Pour comprendre le caractère complexe de la politique du PRI au pouvoir et de ses rapports particuliers avec la gauche latino-américaine, il est intéressant de prendre quelques exemples. Le président « tiers-mondiste » Echeverría (1970-1976) rompt les relations avec la dictature de Pinochet et accueille des centaines de militants chiliens persécutés. De même, il offre l’asile à des militants politiques de gauche provenant d’Argentine, d’Uruguay et du Brésil. Mais en même temps, Echeverría (qui était par ailleurs un collaborateur de la CIA) applique pour la première fois de manière massive la politique des disparitions forcées pour éliminer des guérilleros mexicains. Or, les politiques progressistes telles que l’accueil d’exilés de la gauche latino-américaine conduisent une partie de la gauche à ne pas critiquer le régime du PRI. Ainsi, quand la militante des droits humains, Rosario Ibarra (dont le régime du PRI a fait disparaître le fils en avril 1975) participe en tant qu’animatrice du Comité Eureka aux réunions de FEDEFAM (Federación de Familiares de Desaparecidos de América Latina, Fédération des familles des disparus d’Amérique latine), elle est critiquée durement par les Mères de disparus du Cône Sud (Argentine, Chili, Uruguay, Chili, etc.), surtout les Chiliennes, qui refusaient d’inclure le Mexique dans la liste des régimes qui pratiquaient les disparitions forcées. Les militantes chiliennes ne souhaitaient pas qu’on mentionne le régime du président Luis Echeverría, notamment parce qu’il offrait l’asile à des dirigeants et à des militants de l’Unité Populaire fuyant la dictature de Pinochet. Plus tard, le gouvernement mexicain été parmi les premiers à reconnaître le régime sandiniste qui avait renversé la dictature de Somoza. Il a également soutenu le processus de négociations entre la guérilla salvadorienne et le régime en place. Le gouvernement mexicain avait aussi permis à Fidel Castro et à ses camarades, parmi lesquels Raul Castro et le Che, de s’entraîner à Mexico avant de lancer leur expédition contre le régime de Batista en novembre 1956 en quittant les côtes du Mexique à bord du bateau Granma. Le régime mexicain a défendu le régime cubain face aux États-Unis après la victoire de la révolution en 1959.
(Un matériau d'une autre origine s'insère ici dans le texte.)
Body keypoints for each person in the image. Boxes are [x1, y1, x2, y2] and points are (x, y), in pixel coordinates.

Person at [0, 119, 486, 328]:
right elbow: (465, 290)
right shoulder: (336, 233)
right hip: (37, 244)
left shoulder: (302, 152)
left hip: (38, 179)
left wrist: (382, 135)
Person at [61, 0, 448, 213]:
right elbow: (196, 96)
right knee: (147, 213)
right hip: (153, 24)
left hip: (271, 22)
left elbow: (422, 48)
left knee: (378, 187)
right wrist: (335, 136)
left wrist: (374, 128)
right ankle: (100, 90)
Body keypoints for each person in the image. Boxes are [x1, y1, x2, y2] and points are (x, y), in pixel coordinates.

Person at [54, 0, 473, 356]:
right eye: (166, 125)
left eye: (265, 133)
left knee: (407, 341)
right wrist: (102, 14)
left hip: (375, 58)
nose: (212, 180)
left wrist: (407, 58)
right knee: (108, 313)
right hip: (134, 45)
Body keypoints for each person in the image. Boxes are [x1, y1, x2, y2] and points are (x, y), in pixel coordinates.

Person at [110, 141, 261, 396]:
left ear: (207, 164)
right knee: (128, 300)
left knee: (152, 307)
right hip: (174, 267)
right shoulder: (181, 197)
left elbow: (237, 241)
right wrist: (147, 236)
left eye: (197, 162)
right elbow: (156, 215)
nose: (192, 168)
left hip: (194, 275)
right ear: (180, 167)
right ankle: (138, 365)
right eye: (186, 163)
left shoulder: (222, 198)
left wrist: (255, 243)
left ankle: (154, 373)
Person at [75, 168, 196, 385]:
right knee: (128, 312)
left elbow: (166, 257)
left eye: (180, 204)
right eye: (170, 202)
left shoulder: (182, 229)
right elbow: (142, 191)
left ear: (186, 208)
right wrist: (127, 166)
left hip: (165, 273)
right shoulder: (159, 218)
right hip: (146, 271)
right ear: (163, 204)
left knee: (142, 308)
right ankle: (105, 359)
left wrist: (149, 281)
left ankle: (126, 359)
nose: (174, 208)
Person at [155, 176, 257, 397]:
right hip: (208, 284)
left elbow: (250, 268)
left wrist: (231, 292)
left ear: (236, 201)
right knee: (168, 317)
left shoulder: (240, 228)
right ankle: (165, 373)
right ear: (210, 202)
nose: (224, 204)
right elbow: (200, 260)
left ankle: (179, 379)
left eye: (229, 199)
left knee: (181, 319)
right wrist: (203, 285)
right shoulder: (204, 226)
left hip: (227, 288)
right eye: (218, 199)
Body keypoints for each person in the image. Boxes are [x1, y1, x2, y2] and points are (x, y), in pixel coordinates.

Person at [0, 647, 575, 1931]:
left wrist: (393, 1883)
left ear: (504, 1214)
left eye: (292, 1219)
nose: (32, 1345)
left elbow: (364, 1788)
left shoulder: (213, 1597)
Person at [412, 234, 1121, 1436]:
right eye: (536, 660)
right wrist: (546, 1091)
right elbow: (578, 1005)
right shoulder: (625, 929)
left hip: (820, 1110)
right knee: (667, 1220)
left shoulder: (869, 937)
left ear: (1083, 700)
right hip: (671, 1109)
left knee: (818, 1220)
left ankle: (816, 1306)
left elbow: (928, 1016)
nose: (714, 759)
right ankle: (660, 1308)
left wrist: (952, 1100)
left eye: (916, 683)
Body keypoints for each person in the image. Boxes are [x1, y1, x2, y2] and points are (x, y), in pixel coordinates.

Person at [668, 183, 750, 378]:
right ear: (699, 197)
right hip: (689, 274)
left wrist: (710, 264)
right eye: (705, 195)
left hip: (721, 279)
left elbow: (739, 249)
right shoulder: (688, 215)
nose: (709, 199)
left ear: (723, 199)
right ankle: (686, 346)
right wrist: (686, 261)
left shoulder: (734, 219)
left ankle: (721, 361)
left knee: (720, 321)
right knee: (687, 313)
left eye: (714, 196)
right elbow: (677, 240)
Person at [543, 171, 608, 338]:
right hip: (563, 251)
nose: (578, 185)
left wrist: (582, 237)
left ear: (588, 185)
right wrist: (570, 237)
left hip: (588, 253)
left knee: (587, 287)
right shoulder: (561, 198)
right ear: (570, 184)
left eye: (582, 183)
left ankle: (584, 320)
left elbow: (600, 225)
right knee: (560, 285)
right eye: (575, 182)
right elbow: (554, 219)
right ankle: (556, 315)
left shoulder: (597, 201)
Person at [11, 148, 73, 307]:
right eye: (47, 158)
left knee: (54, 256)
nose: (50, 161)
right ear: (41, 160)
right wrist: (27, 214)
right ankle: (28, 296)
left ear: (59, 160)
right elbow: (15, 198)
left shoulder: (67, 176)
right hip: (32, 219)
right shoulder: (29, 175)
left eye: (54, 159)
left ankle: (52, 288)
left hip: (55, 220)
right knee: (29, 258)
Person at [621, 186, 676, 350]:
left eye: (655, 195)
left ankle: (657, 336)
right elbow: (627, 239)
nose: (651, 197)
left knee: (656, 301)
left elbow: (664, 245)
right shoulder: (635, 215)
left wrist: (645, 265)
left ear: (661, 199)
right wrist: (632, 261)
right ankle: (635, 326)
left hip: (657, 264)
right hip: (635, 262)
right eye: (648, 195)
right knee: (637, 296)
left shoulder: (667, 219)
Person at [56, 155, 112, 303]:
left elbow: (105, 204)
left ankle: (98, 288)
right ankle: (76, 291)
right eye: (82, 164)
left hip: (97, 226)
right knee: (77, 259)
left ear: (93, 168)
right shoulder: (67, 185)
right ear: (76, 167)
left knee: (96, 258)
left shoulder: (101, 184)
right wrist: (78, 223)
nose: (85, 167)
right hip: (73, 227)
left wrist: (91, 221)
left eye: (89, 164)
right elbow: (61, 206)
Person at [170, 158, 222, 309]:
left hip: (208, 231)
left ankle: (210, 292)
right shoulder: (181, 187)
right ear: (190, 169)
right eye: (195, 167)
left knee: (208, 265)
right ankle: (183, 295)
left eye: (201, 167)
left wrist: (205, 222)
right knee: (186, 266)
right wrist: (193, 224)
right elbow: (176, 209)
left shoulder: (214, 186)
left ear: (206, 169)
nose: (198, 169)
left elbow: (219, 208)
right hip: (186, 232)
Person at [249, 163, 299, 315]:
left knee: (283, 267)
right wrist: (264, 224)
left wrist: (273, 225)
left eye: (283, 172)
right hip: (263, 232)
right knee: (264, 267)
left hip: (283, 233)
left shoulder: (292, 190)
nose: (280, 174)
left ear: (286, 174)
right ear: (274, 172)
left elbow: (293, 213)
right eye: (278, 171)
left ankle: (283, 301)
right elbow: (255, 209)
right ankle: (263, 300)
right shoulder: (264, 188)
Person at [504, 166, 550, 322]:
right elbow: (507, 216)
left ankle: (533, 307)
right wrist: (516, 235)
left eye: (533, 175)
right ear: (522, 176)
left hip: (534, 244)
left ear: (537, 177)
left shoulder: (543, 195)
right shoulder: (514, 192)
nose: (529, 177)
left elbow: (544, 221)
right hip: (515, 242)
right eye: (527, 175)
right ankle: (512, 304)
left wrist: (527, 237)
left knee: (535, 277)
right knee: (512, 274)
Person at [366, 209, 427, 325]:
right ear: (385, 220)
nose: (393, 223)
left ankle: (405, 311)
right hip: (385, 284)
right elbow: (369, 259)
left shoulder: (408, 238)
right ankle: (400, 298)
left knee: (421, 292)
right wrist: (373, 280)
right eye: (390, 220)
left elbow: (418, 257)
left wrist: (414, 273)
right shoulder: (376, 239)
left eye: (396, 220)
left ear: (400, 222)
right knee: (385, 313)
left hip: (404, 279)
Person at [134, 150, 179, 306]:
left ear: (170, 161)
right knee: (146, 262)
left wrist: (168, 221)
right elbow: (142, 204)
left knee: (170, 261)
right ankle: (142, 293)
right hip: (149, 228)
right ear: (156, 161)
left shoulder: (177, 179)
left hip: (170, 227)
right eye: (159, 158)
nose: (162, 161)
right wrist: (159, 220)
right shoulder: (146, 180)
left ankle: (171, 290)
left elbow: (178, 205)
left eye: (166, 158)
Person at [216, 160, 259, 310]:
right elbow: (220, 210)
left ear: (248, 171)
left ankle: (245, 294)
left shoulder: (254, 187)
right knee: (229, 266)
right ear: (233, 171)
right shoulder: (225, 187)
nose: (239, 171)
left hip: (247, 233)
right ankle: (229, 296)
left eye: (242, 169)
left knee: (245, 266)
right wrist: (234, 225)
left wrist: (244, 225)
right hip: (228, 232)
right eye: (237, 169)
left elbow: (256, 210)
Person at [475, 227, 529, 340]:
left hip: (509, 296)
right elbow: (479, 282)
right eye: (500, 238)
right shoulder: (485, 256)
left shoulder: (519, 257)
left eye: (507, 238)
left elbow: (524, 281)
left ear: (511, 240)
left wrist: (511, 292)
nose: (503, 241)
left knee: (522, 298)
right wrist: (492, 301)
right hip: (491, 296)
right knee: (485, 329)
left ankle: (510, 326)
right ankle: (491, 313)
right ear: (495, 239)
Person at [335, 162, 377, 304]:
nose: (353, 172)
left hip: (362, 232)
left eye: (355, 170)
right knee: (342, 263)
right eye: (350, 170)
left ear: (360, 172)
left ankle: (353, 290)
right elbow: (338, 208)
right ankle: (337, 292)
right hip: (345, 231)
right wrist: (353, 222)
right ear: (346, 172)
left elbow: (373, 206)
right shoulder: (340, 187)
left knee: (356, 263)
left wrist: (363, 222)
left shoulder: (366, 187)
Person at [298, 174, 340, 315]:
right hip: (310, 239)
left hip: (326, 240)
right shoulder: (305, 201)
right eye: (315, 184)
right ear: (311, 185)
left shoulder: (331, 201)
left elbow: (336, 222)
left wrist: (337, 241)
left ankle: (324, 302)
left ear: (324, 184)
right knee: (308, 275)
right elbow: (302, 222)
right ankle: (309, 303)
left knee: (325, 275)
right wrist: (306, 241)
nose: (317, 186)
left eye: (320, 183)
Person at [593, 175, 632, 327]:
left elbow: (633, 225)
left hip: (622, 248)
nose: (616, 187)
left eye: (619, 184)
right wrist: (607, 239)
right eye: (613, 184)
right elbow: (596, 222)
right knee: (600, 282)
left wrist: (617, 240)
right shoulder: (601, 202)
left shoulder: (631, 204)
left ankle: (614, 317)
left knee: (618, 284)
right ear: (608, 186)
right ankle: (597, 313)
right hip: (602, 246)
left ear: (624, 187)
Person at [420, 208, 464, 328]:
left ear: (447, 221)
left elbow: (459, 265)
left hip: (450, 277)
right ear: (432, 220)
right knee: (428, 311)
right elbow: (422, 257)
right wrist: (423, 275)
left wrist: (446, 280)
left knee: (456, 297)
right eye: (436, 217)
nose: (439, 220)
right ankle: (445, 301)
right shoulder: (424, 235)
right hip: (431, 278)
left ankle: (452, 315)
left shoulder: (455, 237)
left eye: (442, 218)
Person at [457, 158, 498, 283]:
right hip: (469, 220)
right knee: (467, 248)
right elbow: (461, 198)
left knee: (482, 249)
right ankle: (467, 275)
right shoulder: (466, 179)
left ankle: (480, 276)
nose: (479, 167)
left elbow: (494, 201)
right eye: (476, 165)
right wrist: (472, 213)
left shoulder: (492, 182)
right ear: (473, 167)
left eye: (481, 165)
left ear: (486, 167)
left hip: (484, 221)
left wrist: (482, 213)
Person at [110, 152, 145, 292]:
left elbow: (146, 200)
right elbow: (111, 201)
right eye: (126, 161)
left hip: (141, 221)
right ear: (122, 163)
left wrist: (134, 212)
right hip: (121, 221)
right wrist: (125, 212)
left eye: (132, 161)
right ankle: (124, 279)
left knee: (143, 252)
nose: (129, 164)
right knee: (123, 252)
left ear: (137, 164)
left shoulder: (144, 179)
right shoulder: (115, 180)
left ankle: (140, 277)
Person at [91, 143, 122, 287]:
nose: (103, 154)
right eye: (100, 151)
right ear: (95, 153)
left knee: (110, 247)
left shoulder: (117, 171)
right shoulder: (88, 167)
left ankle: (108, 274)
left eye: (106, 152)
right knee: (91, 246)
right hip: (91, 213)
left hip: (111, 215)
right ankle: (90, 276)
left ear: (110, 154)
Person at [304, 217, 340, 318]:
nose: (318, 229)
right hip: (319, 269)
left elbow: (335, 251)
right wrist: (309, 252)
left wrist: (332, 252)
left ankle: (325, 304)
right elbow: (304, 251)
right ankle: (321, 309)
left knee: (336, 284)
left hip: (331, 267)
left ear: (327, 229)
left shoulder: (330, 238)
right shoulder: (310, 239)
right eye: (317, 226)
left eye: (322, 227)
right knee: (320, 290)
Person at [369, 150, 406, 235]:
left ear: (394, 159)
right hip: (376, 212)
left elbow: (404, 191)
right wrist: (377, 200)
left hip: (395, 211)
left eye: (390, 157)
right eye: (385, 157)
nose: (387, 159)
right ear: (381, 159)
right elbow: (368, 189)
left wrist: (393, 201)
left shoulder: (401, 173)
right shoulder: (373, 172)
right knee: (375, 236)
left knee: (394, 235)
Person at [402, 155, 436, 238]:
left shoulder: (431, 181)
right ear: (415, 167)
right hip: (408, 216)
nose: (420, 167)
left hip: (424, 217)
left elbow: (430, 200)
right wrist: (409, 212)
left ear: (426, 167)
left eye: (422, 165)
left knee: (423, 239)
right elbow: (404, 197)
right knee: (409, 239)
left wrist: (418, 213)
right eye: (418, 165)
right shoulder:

Le gouvernement du PRI du président Carlos Salinas de Gortari (de 1988 à fin 1994) a réprimé le soulèvement zapatiste à partir de janvier 1994. Le monopole du pouvoir du PRI a commencé à se fracturer avec les évènements tragiques du séisme de 1985 qui a frappé très durement la ville de Mexico. La société a dû s’organiser elle-même face à l’inaction gouvernementale pendant la catastrophe naturelle, ce qui a marqué une nouvelle prise de conscience sociale et politique. La fracture décisive du monopole du PRI s’est manifestée aux élections pour élire le gouverneur de la Ville de Mexico en 1997, quand Cuauhtémoc Cárdenas (fils de Lázaro Cárdenas) est élu gouverneur comme candidat d’un parti qui s’opposait au PRI.

Le PRI est revenu au pouvoir en 2012. En juillet 2018, Andrés Manuel López Obrador, opposant au PRI, à la tête de Morena, une formation de centre gauche, a gagné les élections et est devenu président.